Alisa melihat ke arah mereka semua yang berkumpul di depan rumah.
"Ngapain kalian pada ngumpul di sini, apa yang kalian bicarain?" tanya Alisa.
"Ini, kami lagi ngomongin hantu yang gangguin kamu tadi malam, kata mbk Hilda kuburan hantu itu ada di ujung jalan tepatnya di bawah pohon bambu" jelas ku.
"Pohon bambu, di ujung jalan?" kata Alisa mengerutkan alis.
"Di ujung jalan yang mana?" tanya Alisa.
"Sebelum jalanan menuju ke desa sebelah itu kan ada jalan yang lurus ke selatan, nah di bawah pohon bambu itu kuburannya hantu yang gangguin kamu tadi malam" jelas mbk Hilda.
"Oh jalanan itu, tunggu-tunggu bukannya jalanan itu gak pernah warga pake karena medannya yang sulit, tapi setau aku di sana gak ada kuburan deh" kata Alisa.
"Awalnya di sana memang gak ada kuburan, tapi sekarang ada dan kuburan itu milik hantu yang gangguin kamu" jawab mbk Hilda.
"Siapa sebenarnya hantu itu, kenapa di kubur di sana, apa dia warga di desa ini ataukah korban pembunuhan seperti mbk dulu?" tanya ku.
"Gak tau juga, kalau korban pembunuhan kayaknya enggak, karena kuburan hantu itu memiliki batu nisan sedangkan mbk dulu gak ada" jawab mbk Hilda.
"Kita harus cari tau siapa pemilik kuburan itu, biar kita atur rencana untuk hentikan ulah hantu itu, aku pengennya malam ini juga hantu itu sudah gak berkeliaran lagi, bagaimana pun caranya" kata Alisa.
"Ya gak bisa secepat itu sa, kita aja masih belum tau hantu itu berasal dari mana, dia orang yang tinggal di desa ini atau tidak, dan juga dia itu meninggalnya kenapa sehingga bisa gentayangan" kata ku.
"Kita harus cari tau di mana za, mereka aja gak ada yang bisa cari tau, apalagi kita" kata Alisa.
"Kalian nanya aja dulu pada warga sekitar tentang kuburan itu, barang kali mereka ada yang tau siapa hantu itu dan kenapa dia bisa meninggal" kata mbk Gea.
"Kita mau nanya ke siapa?' tanya Alisa.
Aku melihat ke arah jalan yang berada di depan rumah.
"Itu ada ibu-ibu, ayo kita hanya pada mereka saja, barang kali mereka tau" tunjuk ku ke arah mereka.

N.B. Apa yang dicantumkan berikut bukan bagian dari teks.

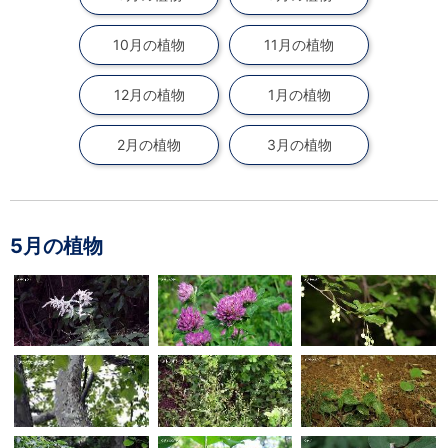
自然体験
天文体験
フロア案内
屋外展示 D51形蒸気機関車
利用案内
10月の植物
11月の植物
開館時間・プラネタリウム投影時間・観覧料
カフェ・ショップ
アクセス・駐車場
科学館資料の特別利用料
団体利用予約
12月の植物
1月の植物
学校団体
幼稚園・保育園団体
一般団体
かわさき星空ウォッチング
出前科学実験教室
プラネタリウム一般団体貸切利用「星空自由空間」
科学館概要
2月の植物
3月の植物
基本理念
沿革
計画・年報・評価・議事録
青少年科学館運営基本計画
年報
事業評価
議事録
研究資料
5月の植物
研究の紹介
川崎市自然環境調査報告
図録
紀要
年報
出版物
生田緑地の植物
お問い合わせ
よくある質問
日本語
English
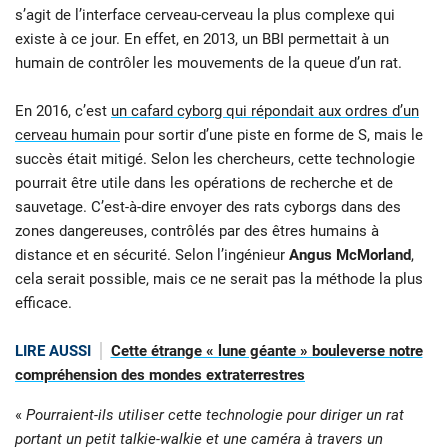
s’agit de l’interface cerveau-cerveau la plus complexe qui
existe à ce jour. En effet, en 2013, un BBI permettait à un
humain de contrôler les mouvements de la queue d’un rat.
En 2016, c’est
un cafard cyborg qui répondait aux ordres d’un
cerveau humain
pour sortir d’une piste en forme de S, mais le
succès était mitigé. Selon les chercheurs, cette technologie
pourrait être utile dans les opérations de recherche et de
sauvetage. C’est-à-dire envoyer des rats cyborgs dans des
zones dangereuses, contrôlés par des êtres humains à
distance et en sécurité. Selon l’ingénieur
Angus McMorland
,
cela serait possible, mais ce ne serait pas la méthode la plus
efficace.
LIRE AUSSI
Cette étrange « lune géante » bouleverse notre
compréhension des mondes extraterrestres
«
Pourraient-ils utiliser cette technologie pour diriger un rat
portant un petit talkie-walkie et une caméra à travers un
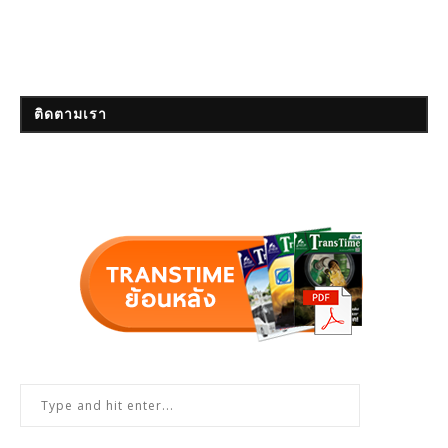
ติดตามเรา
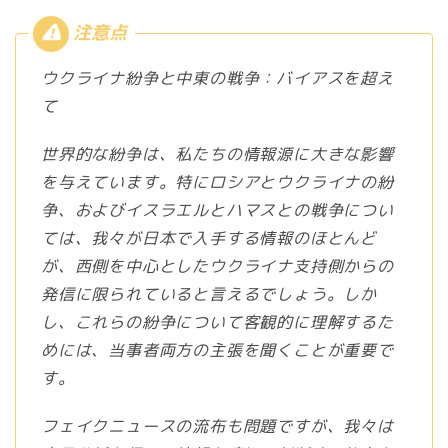
ウクライナ紛争と中東の戦争：バイアスを超え
て
世界的な紛争は、私たちの情報源に大きな影響
を与えています。特にロシアとウクライナの紛
争、およびイスラエルとハマスとの戦争につい
ては、我々が日本で入手する情報のほとんど
が、西側を中心としたウクライナ支持側からの
発信に限られていると言えるでしょう。しか
し、これらの紛争について客観的に理解するた
めには、当事者両方の主張を聞くことが重要で
す。
フェイクニュースの流布も問題ですが、我々は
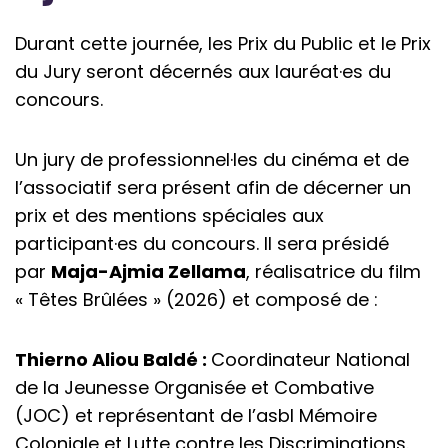
Durant cette journée, les Prix du Public et le Prix
du Jury seront décernés aux lauréat·es du
concours.
Un jury de professionnel·les du cinéma et de
l’associatif sera présent afin de décerner un
prix et des mentions spéciales aux
participant·es du concours. Il sera présidé
par
Maja-Ajmia Zellama
, réalisatrice du film
« Têtes Brûlées » (2026) et composé de :
Thierno Aliou Baldé :
Coordinateur National
de la Jeunesse Organisée et Combative
(JOC) et représentant de l’asbl Mémoire
Coloniale et Lutte contre les Discriminations.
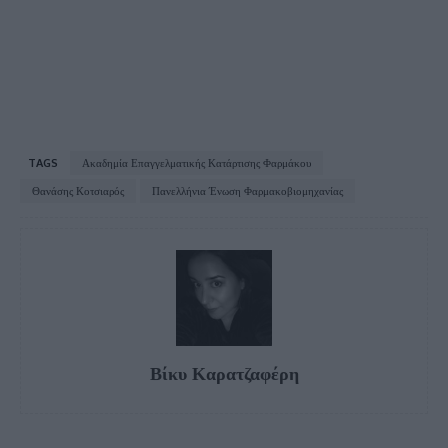
TAGS
Ακαδημία Επαγγελματικής Κατάρτισης Φαρμάκου
Θανάσης Κοτσιαρός
Πανελλήνια Ένωση Φαρμακοβιομηχανίας
Βίκυ Καρατζαφέρη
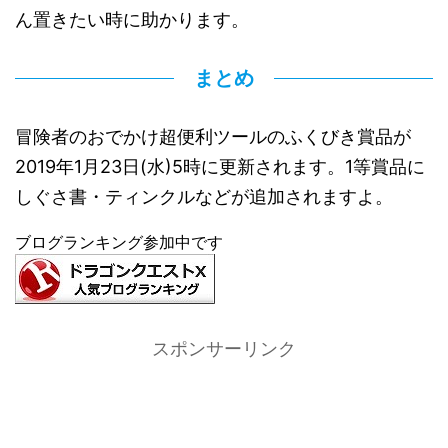
ん置きたい時に助かります。
まとめ
冒険者のおでかけ超便利ツールのふくびき賞品が
2019年1月23日(水)5時に更新されます。1等賞品に
しぐさ書・ティンクルなどが追加されますよ。
ブログランキング参加中です
スポンサーリンク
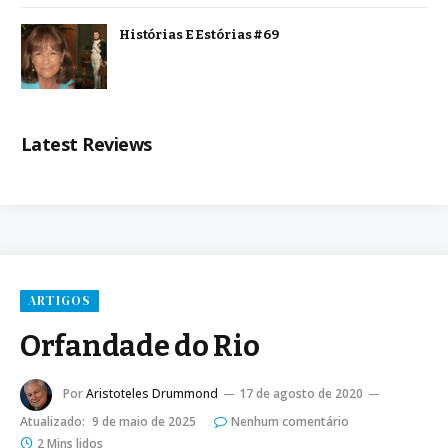
Histórias E Estórias #69
Latest Reviews
ARTIGOS
Orfandade do Rio
Por
Aristoteles Drummond
17 de agosto de 2020
Atualizado:
9 de maio de 2025
Nenhum comentário
2 Mins lidos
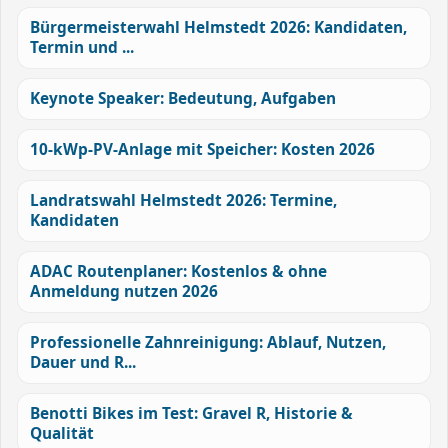
Bürgermeisterwahl Helmstedt 2026: Kandidaten,
Termin und ...
Keynote Speaker: Bedeutung, Aufgaben
10-kWp-PV-Anlage mit Speicher: Kosten 2026
Landratswahl Helmstedt 2026: Termine,
Kandidaten
ADAC Routenplaner: Kostenlos & ohne
Anmeldung nutzen 2026
Professionelle Zahnreinigung: Ablauf, Nutzen,
Dauer und R...
Benotti Bikes im Test: Gravel R, Historie &
Qualität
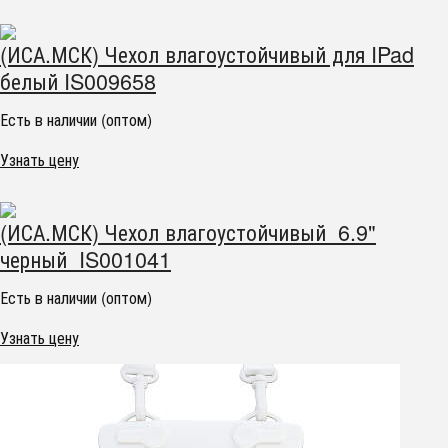
(ИСА.МСК) Чехол влагоустойчивый для IPad
белый IS009658
Есть в наличии (оптом)
Узнать цену
(ИСА.МСК) Чехол влагоустойчивый 6.9"
черный IS001041
Есть в наличии (оптом)
Узнать цену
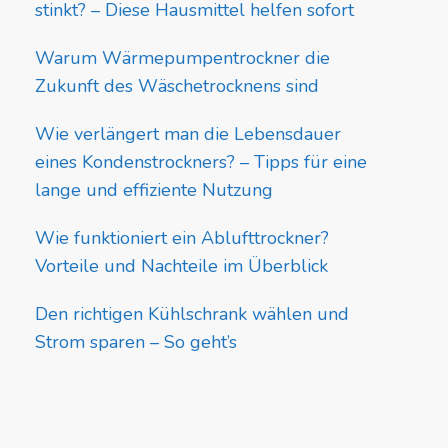
stinkt? – Diese Hausmittel helfen sofort
Warum Wärmepumpentrockner die
Zukunft des Wäschetrocknens sind
Wie verlängert man die Lebensdauer
eines Kondenstrockners? – Tipps für eine
lange und effiziente Nutzung
Wie funktioniert ein Ablufttrockner?
Vorteile und Nachteile im Überblick
Den richtigen Kühlschrank wählen und
Strom sparen – So geht’s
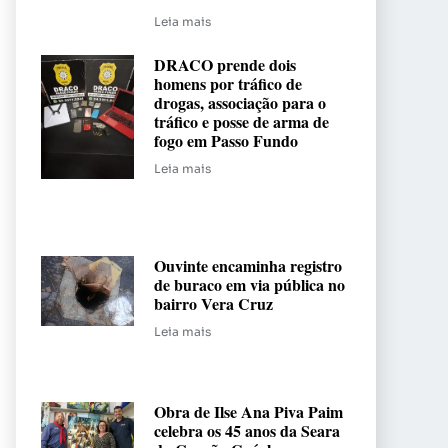
Leia mais
DRACO prende dois
homens por tráfico de
drogas, associação para o
tráfico e posse de arma de
fogo em Passo Fundo
Leia mais
Ouvinte encaminha registro
de buraco em via pública no
bairro Vera Cruz
Leia mais
Obra de Ilse Ana Piva Paim
celebra os 45 anos da Seara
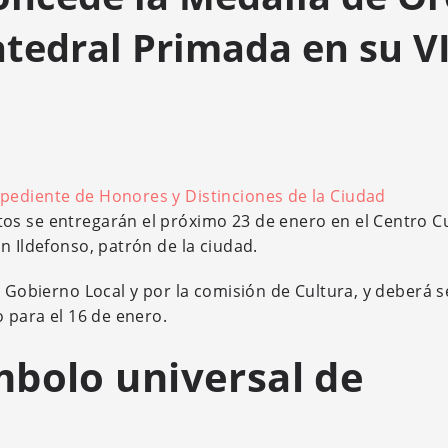
atedral Primada en su VI
pediente de Honores y Distinciones de la Ciudad
os se entregarán el próximo 23 de enero en el Centro Cu
n Ildefonso, patrón de la ciudad.
e Gobierno Local y por la comisión de Cultura, y deberá s
o para el 16 de enero.
mbolo universal de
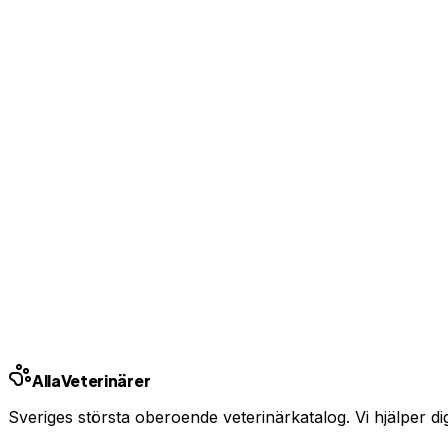
Visa kontaktuppgifter för kunder
Bas-profil från 99 kr/mån — ingen bindningstid
Uppgradera från 99 kr/mån
Ingen bindningstid · Synlig inom 24h
Har du djurförsäkring?
En oväntad veterinärräkning kan bli tusentals kronor. Jämfö
Jämför djurförsäkringar
Annons · Samarbete med allaforsakringar.com
Alla
Veterinärer
Sveriges största oberoende veterinärkatalog. Vi hjälper dig h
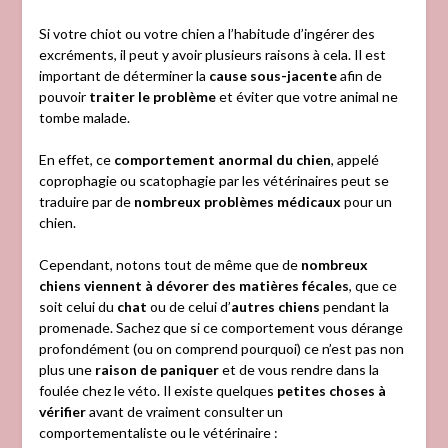
Si votre chiot ou votre chien a l’habitude d’ingérer des
excréments, il peut y avoir plusieurs raisons à cela. Il est
important de déterminer la
cause sous-jacente
afin de
pouvoir
traiter le problème
et éviter que votre animal ne
tombe malade.
En effet, ce
comportement anormal du chien
, appelé
coprophagie ou scatophagie par les vétérinaires peut se
traduire par de
nombreux problèmes médicaux
pour un
chien.
Cependant, notons tout de même que de
nombreux
chiens viennent à dévorer des matières fécales
, que ce
soit celui du
chat
ou de celui d’
autres chiens
pendant la
promenade. Sachez que si ce comportement vous dérange
profondément (ou on comprend pourquoi) ce n’est pas non
plus une
raison de paniquer
et de vous rendre dans la
foulée chez le véto. Il existe quelques
petites choses à
vérifier
avant de vraiment consulter un
comportementaliste ou le vétérinaire :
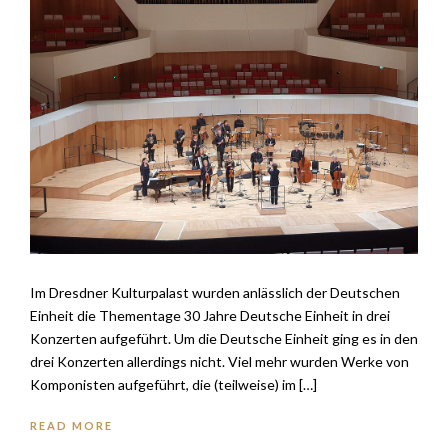
Im Dresdner Kulturpalast wurden anlässlich der Deutschen
Einheit die Thementage 30 Jahre Deutsche Einheit in drei
Konzerten aufgeführt. Um die Deutsche Einheit ging es in den
drei Konzerten allerdings nicht. Viel mehr wurden Werke von
Komponisten aufgeführt, die (teilweise) im […]
READ MORE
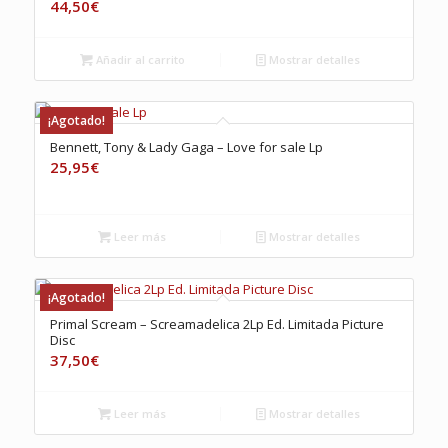
44,50
€
Añadir al carrito
Mostrar detalles
¡Agotado!
Bennett, Tony & Lady Gaga – Love for sale Lp
25,95
€
Leer más
Mostrar detalles
¡Agotado!
Primal Scream – Screamadelica 2Lp Ed. Limitada Picture
Disc
37,50
€
Leer más
Mostrar detalles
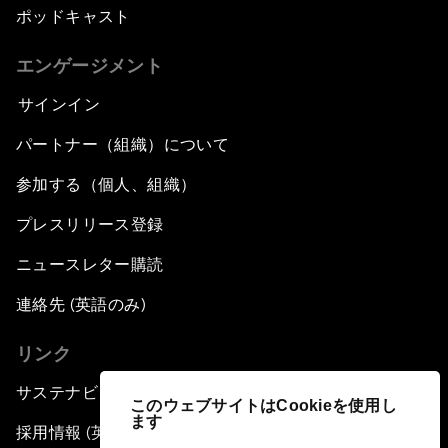
ポッドキャスト
エンゲージメント
サインイン
パートナー（組織）について
参加する（個人、組織）
プレスリリース登録
ニュースレター購読
連絡先 (英語のみ)
リンク
サステナビリティへの取り組み
このウェブサイトはCookieを使用し
ます
採用情報 (英語のみ)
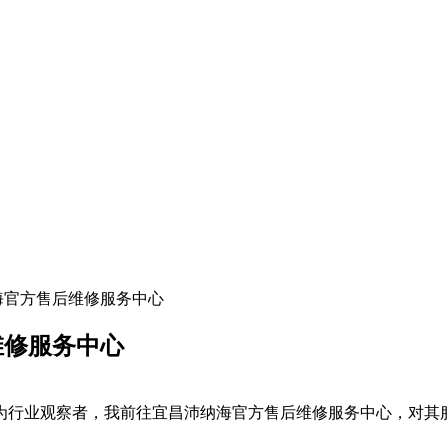
纳海官方售后维修服务中心
维修服务中心
业观察者，我前往宜昌沛纳海官方售后维修服务中心，对其服务进行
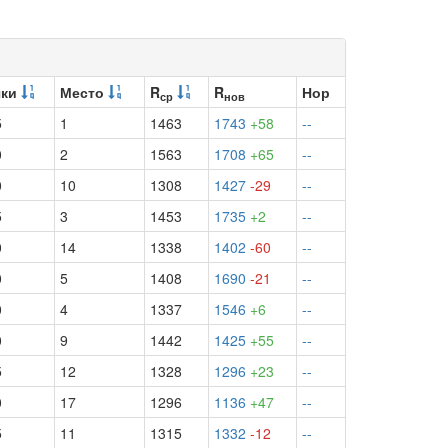
чки
Место
R
R
Нор
ср
нов
5
1
1463
1743
+58
--
0
2
1563
1708
+65
--
0
10
1308
1427
-29
--
5
3
1453
1735
+2
--
0
14
1338
1402
-60
--
0
5
1408
1690
-21
--
0
4
1337
1546
+6
--
0
9
1442
1425
+55
--
5
12
1328
1296
+23
--
0
17
1296
1136
+47
--
5
11
1315
1332
-12
--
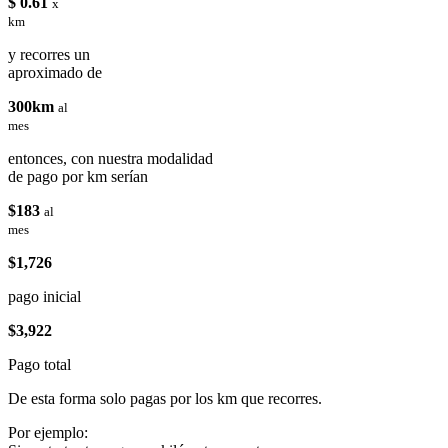
$ 0.61
x
km
y recorres un
aproximado de
300km
al
mes
entonces, con nuestra modalidad
de pago por km serían
$183
al
mes
$1,726
pago inicial
$3,922
Pago total
De esta forma solo pagas por los km que recorres.
Por ejemplo:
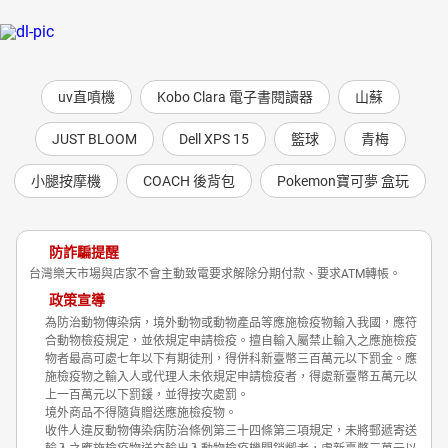
uv直噴機
Kobo Clara 電子書閱讀器
山蘇
JUST BLOOM
Dell XPS 15
籃球
青梅
小腿按摩機
COACH 後背包
Pokemon寶可夢 盒玩
防詐騙提醒
台灣樂天市場與店家不會主動致電要求解除分期付款、要求ATM轉帳。
政策宣導
為防治動物傳染病，境外動物或動物產品等應施檢疫物輸入我國，應符
合動物檢疫規定，並依規定申請檢疫。擅自輸入屬禁止輸入之應施檢疫
物者最高可處七年以下有期徒刑，得併科新臺幣三百萬元以下罰金。應
施檢疫物之輸入人或代理人未依規定申請檢疫者，得處新臺幣五萬元以
上一百萬元以下罰鍰，並得按次處罰。
境外商品不得隨貨贈送應施檢疫物。
收件人違反動物傳染病防治條例第三十四條第三項規定，未將郵遞寄送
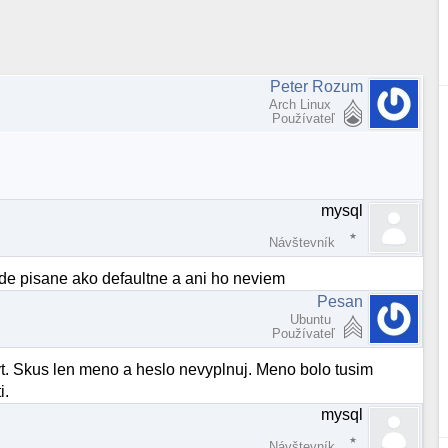
Peter Rozum
Arch Linux
Používateľ
mysql
Návštevník
kde pisane ako defaultne a ani ho neviem
Pesan
Ubuntu
Používateľ
byt. Skus len meno a heslo nevyplnuj. Meno bolo tusim
i.
mysql
Návštevník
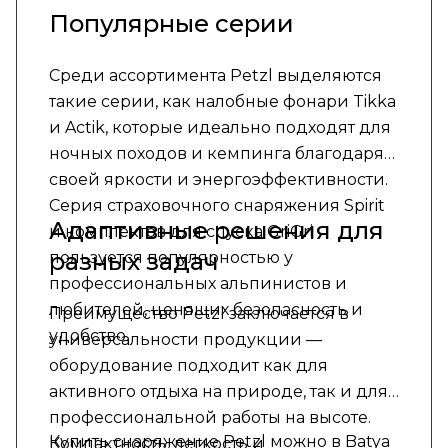
Популярные серии
Среди ассортимента Petzl выделяются
такие серии, как налобные фонари Tikka
и Actik, которые идеально подходят для
ночных походов и кемпинга благодаря
своей яркости и энергоэффективности.
Серия страховочного снаряжения Spirit
Адаптивные решения для
и комплектов для спуска GriGri
разных задач
пользуется популярностью у
профессиональных альпинистов и
любителей, ценящих безопасность и
Преимущество Petzl заключается в
удобство.
универсальности продукции —
оборудование подходит как для
активного отдыха на природе, так и для
профессиональной работы на высоте.
Купить снаряжение Petzl можно в Batya
Компактность, легкость и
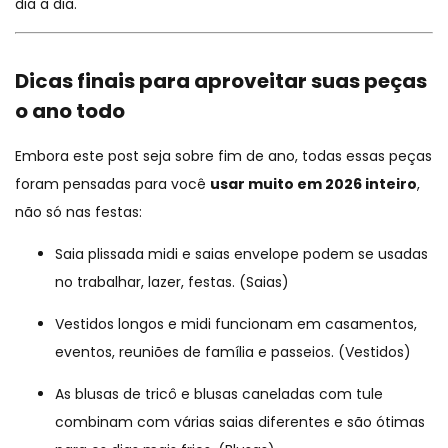
dia a dia.
Dicas finais para aproveitar suas peças
o ano todo
Embora este post seja sobre fim de ano, todas essas peças
foram pensadas para você
usar muito em 2026 inteiro
,
não só nas festas:
Saia plissada midi e saias envelope podem se usadas
no trabalhar, lazer, festas. (
Saias
)
Vestidos longos e midi funcionam em casamentos,
eventos, reuniões de família e passeios. (
Vestidos
)
As blusas de tricô e blusas caneladas com tule
combinam com várias saias diferentes e são ótimas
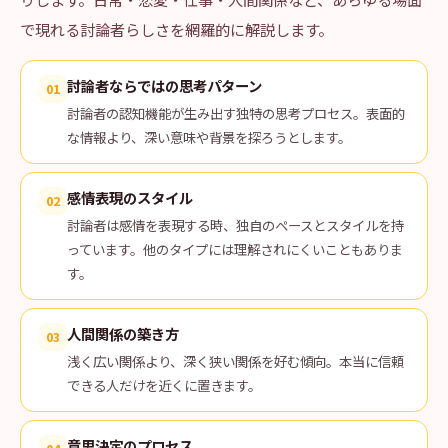
で現れる討論者らしさを網羅的に解説します。
討論者ならではの思考パターン
01
討論者の認知機能が生み出す独特の思考プロセス。表面的
な情報より、深い意味や背景を探ろうとします。
感情表現のスタイル
02
討論者は感情を表現する時、独自のペースとスタイルを持
っています。他のタイプには理解されにくいこともありま
す。
人間関係の築き方
03
浅く広い関係より、深く狭い関係を好む傾向。本当に信頼
できる人だけを近くに置きます。
意思決定のプロセス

Alisa setuju lalu kami berdua berlari mendekati ibu-ibu itu yang sedang berbelanja di depan rumah ku.
"Permisi bu" kata kami.
Ibu-ibu yang ada di sana langsung melihat ke arah kami.
"Ada apa Alisa dan Aliza?" tanya bu Weni.
"Sa kamu yang nanya" kata ku pelan.
"Begini bu, Alisa dengar ada kuburan di ujung jalan yang seram itu, apa ibu tau kuburan siapa itu?" tanya Alisa.
"Oh kuburan itu, kalau gak salah itu kuburannya istrinya pak Prapto yang meninggal kemarin" jawab bu Weni.
"Emang pak Prapto punya istri?" tanya kami terkejut karena selama ini kami mengira pak Prapto tidak memiliki istri.
"Iya, dia punya istri" jawab bu Hanung.
"Kok Alisa gak tau siapa istrinya pak Prapto" kata Alisa
"Karena istrinya pak Prapto itu jarang keluar rumah, sekitar 5 tahunan dia mengurung diri di dalam rumah setelah keguguran terus" jawab bu Wahida.
"Cuman karena hal itu istrinya pak Prapto gak keluaran rumah?" tanya ku yang merasa aneh.
"Iya, mungkin dia itu malu karena nikah bertahun-tahun masih belum punya anak" jawab bu Sarwendah.